→ ABOUT THIS EXERCISE
A faithful copy of the data below is required, leaving out every picture.

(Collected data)
• • • • •
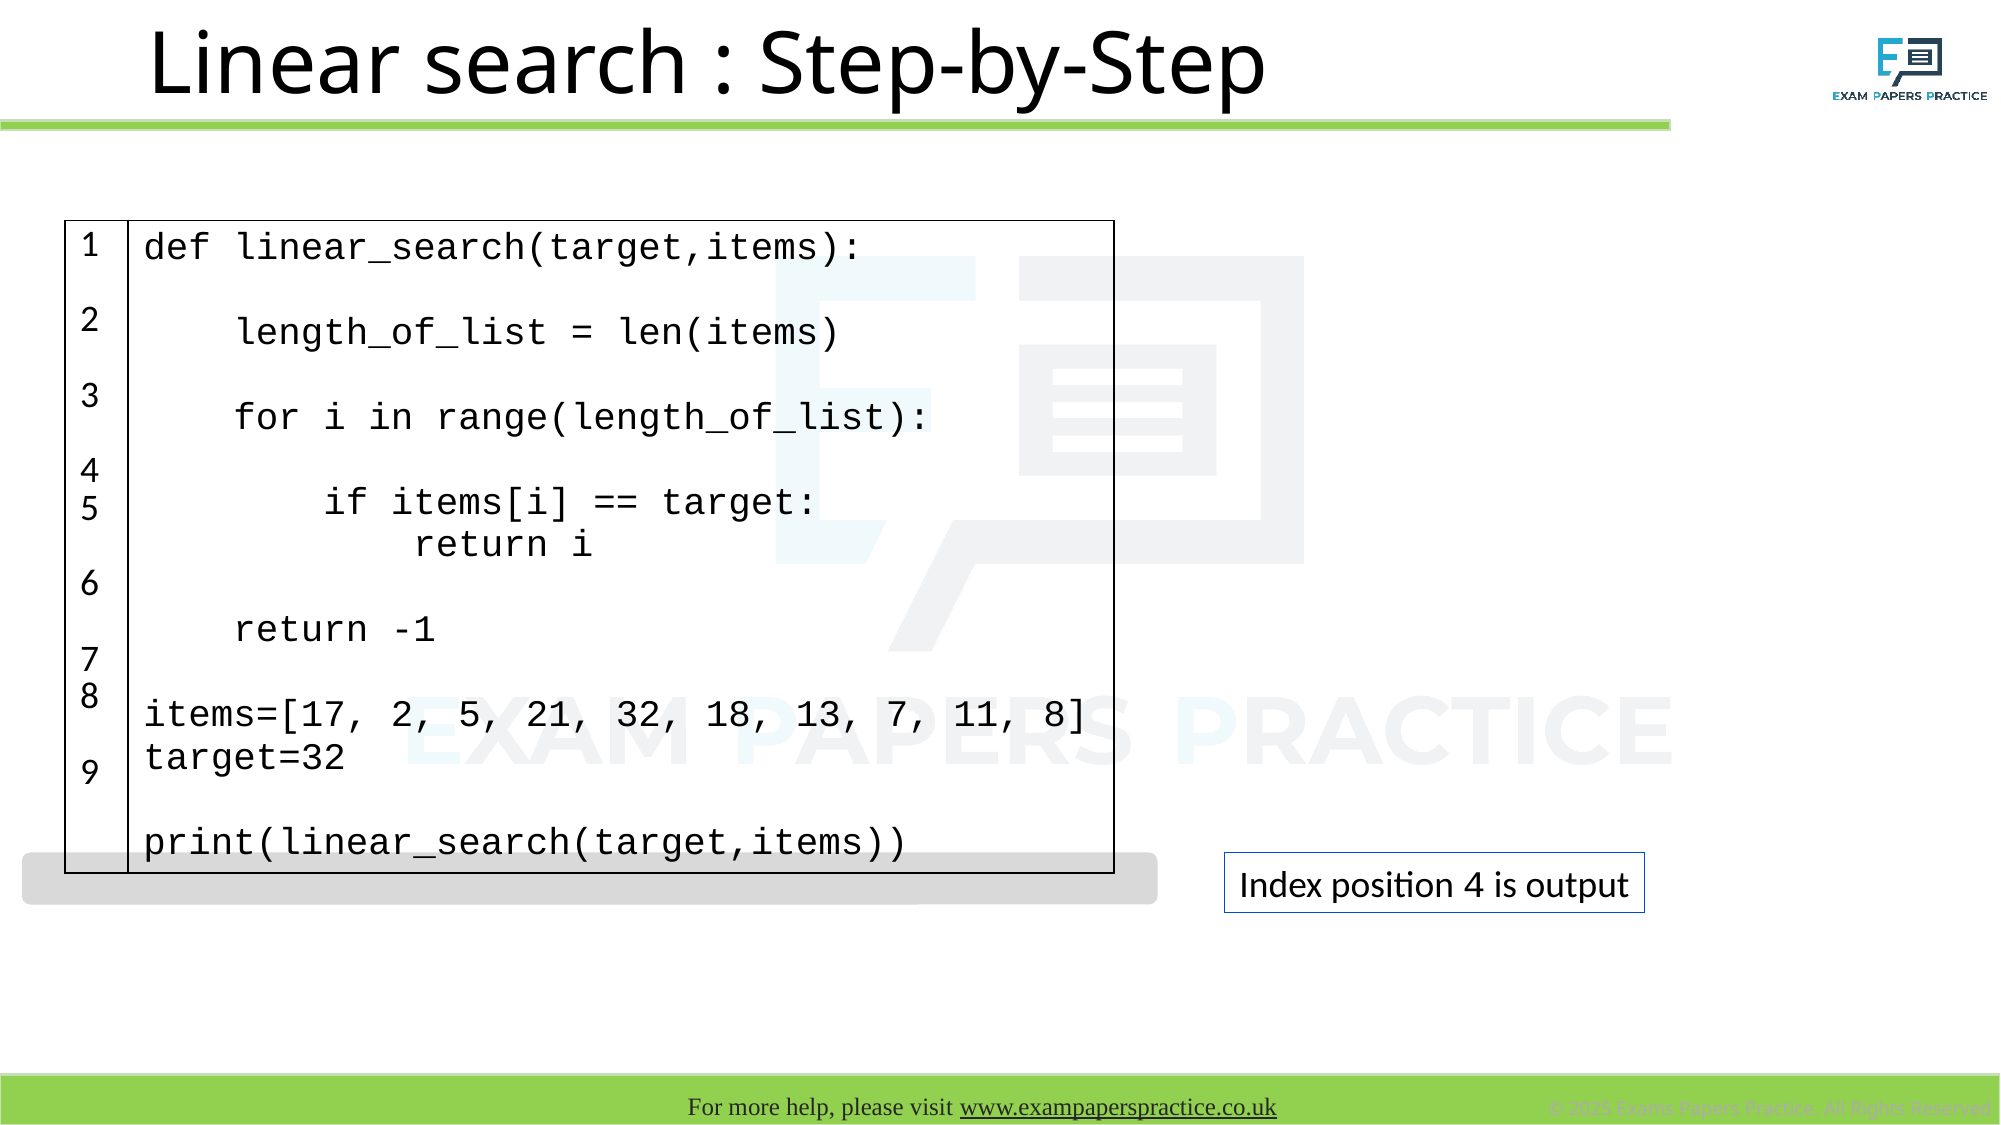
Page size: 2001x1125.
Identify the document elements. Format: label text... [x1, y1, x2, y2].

text_box [20, 851, 1159, 906]
table_header def linear_search(target,items): length_of_list = len(items) for i in range(length_of_list): if items[i] == target: return i return -1 items=[17, 2, 5, 21, 32, 18, 13, 7, 11, 8] target=32 print(linear_search(target,items)) [129, 221, 1113, 872]
text_box Index position 4 is output [1224, 852, 1645, 913]
title Linear search : Step-by-Step [132, 11, 1858, 121]
table_header 1 2 3 4 5 6 7 8 9 [66, 221, 127, 872]
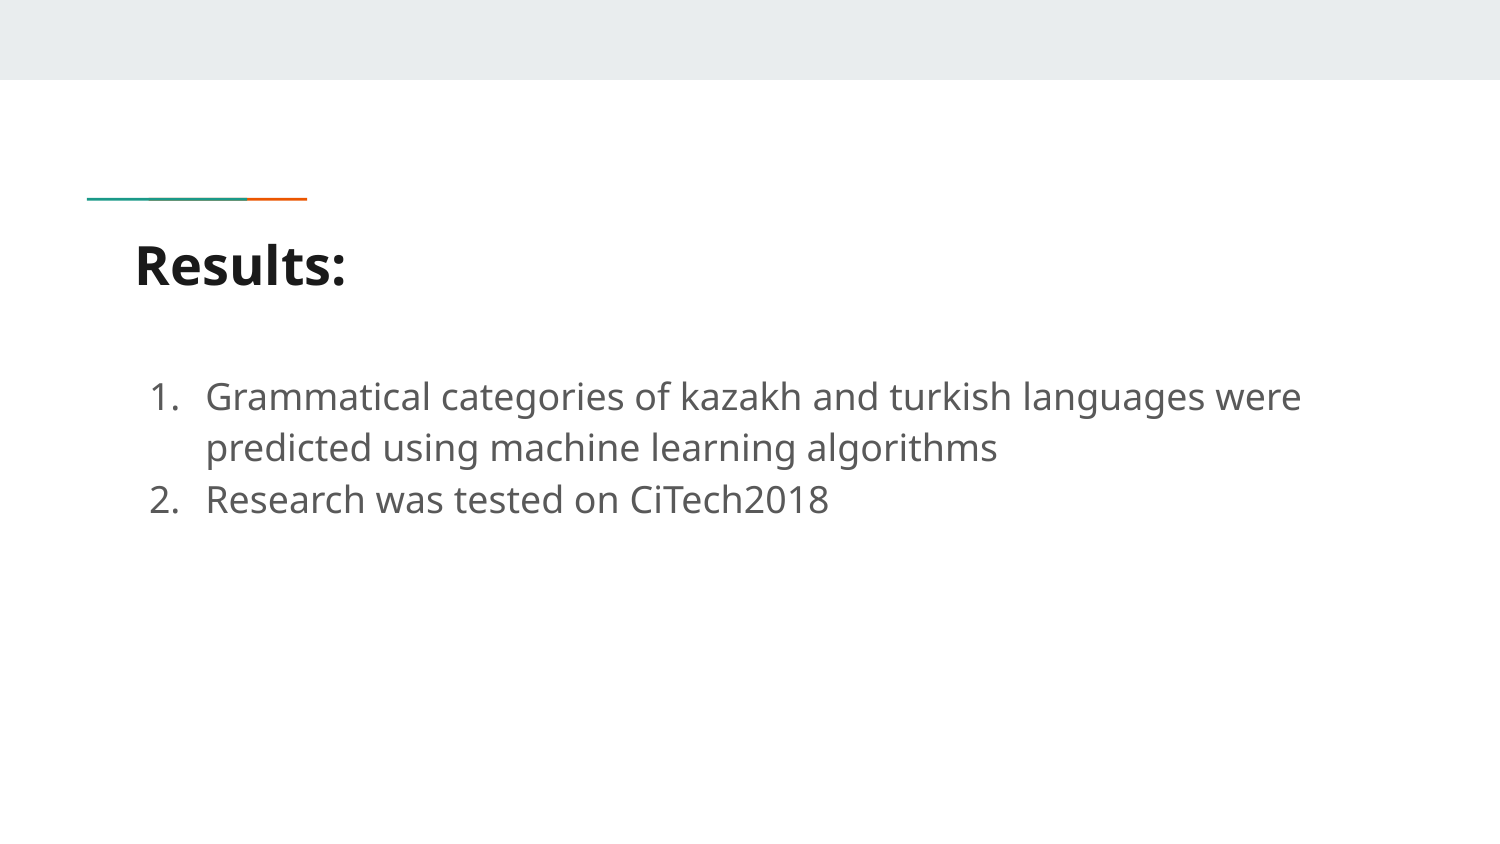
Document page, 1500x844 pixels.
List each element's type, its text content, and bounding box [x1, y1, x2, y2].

title Results: [119, 216, 1381, 305]
list Grammatical categories of kazakh and turkish languages were predicted using machine learning algorithms Research was tested on CiTech2018 [115, 305, 1377, 677]
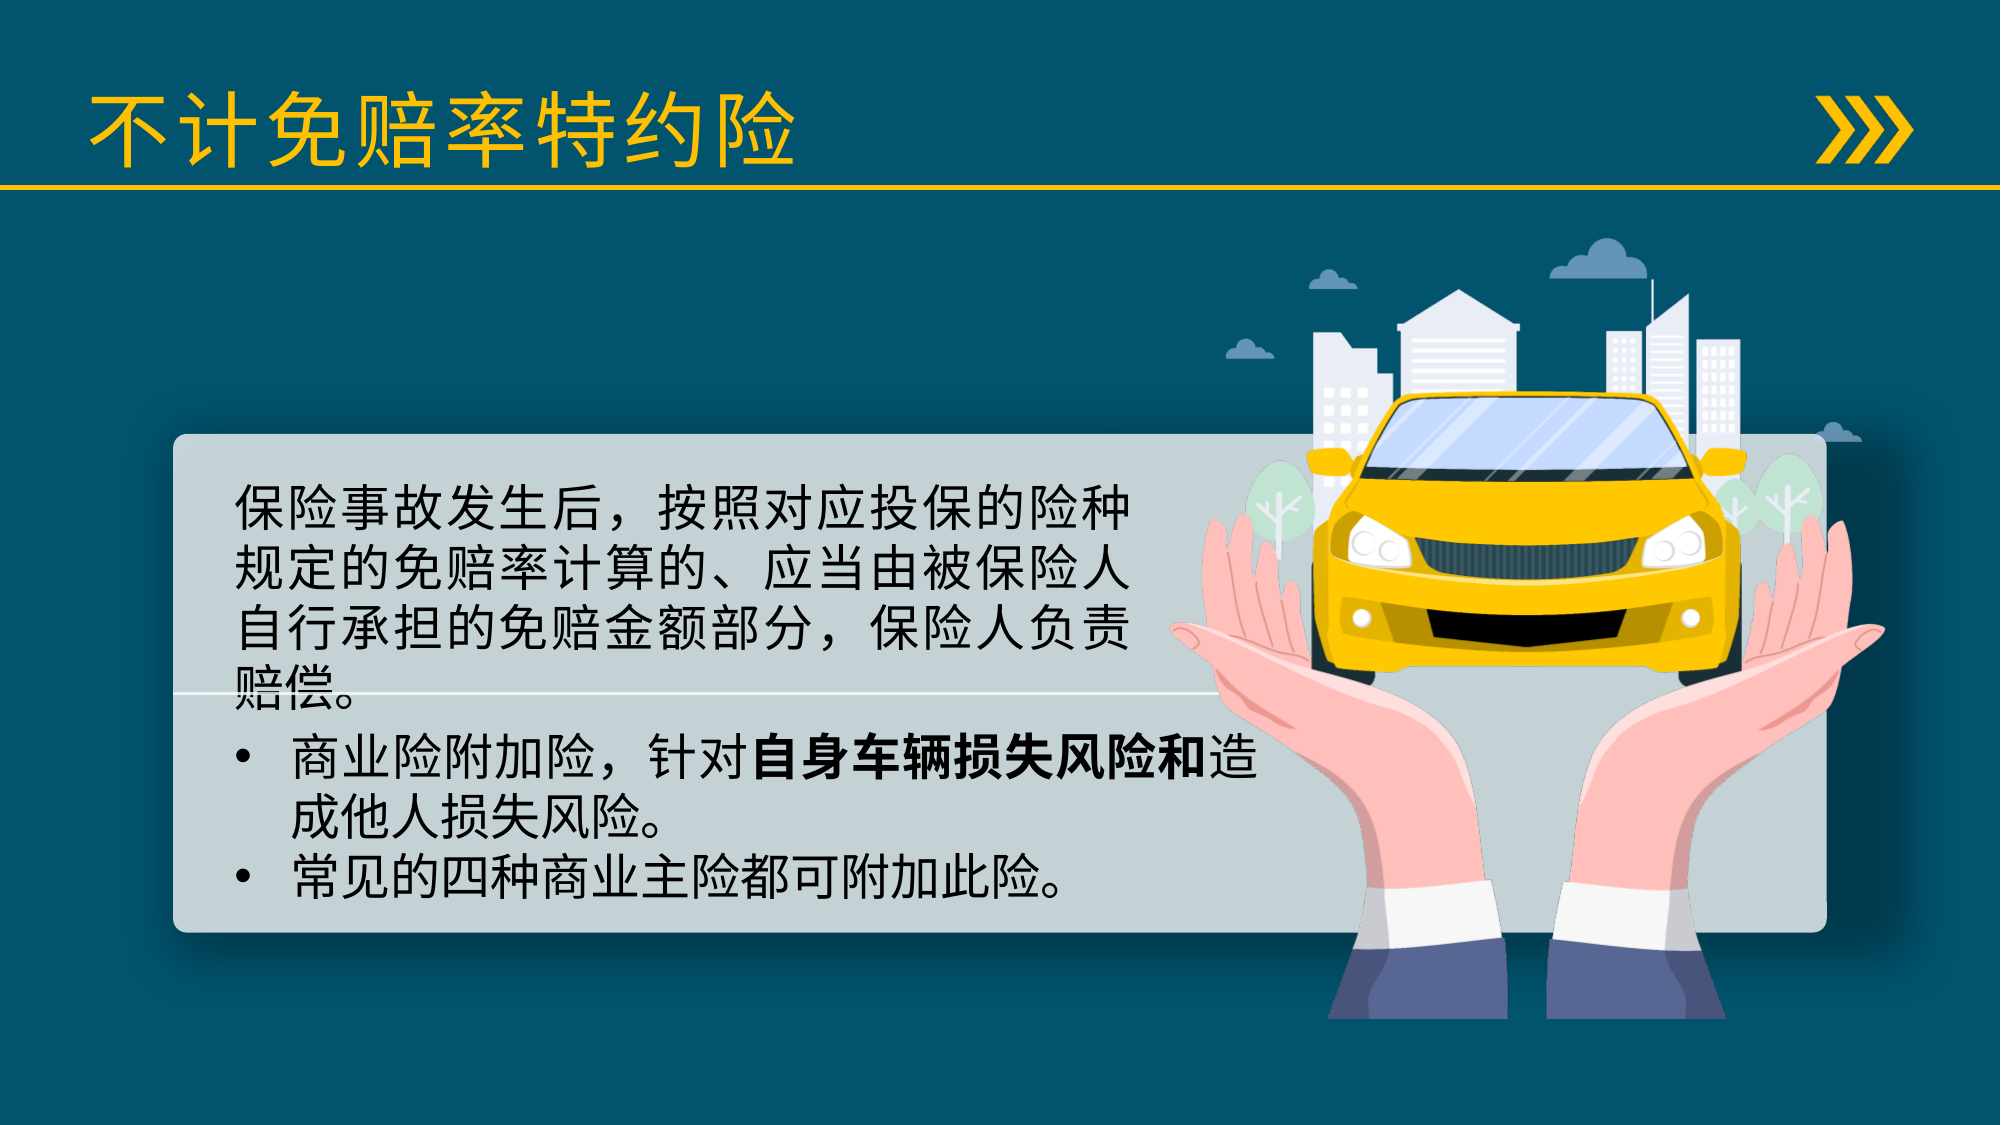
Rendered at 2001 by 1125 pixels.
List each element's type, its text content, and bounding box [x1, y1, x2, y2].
• • • • •
→ ANSWER AREA
Page size: 2001x1125.
Identify the document elements. Format: label text... [x1, y1, x2, y2].

text_box [20, 851, 1159, 906]
table_header def linear_search(target,items): length_of_list = len(items) for i in range(length_of_list): if items[i] == target: return i return -1 items=[17, 2, 5, 21, 32, 18, 13, 7, 11, 8] target=32 print(linear_search(target,items)) [129, 221, 1113, 872]
text_box Index position 4 is output [1224, 852, 1645, 913]
title Linear search : Step-by-Step [132, 11, 1858, 121]
table_header 1 2 3 4 5 6 7 8 9 [66, 221, 127, 872]
Document page, 1500x844 pixels.
List each element's type, its text content, and bounding box [x1, y1, x2, y2].

title Results: [119, 216, 1381, 305]
list Grammatical categories of kazakh and turkish languages were predicted using machine learning algorithms Research was tested on CiTech2018 [115, 305, 1377, 677]
Rendered at 2001 by 1125 pixels.
List each element's type, its text content, and bounding box [x1, y1, x2, y2].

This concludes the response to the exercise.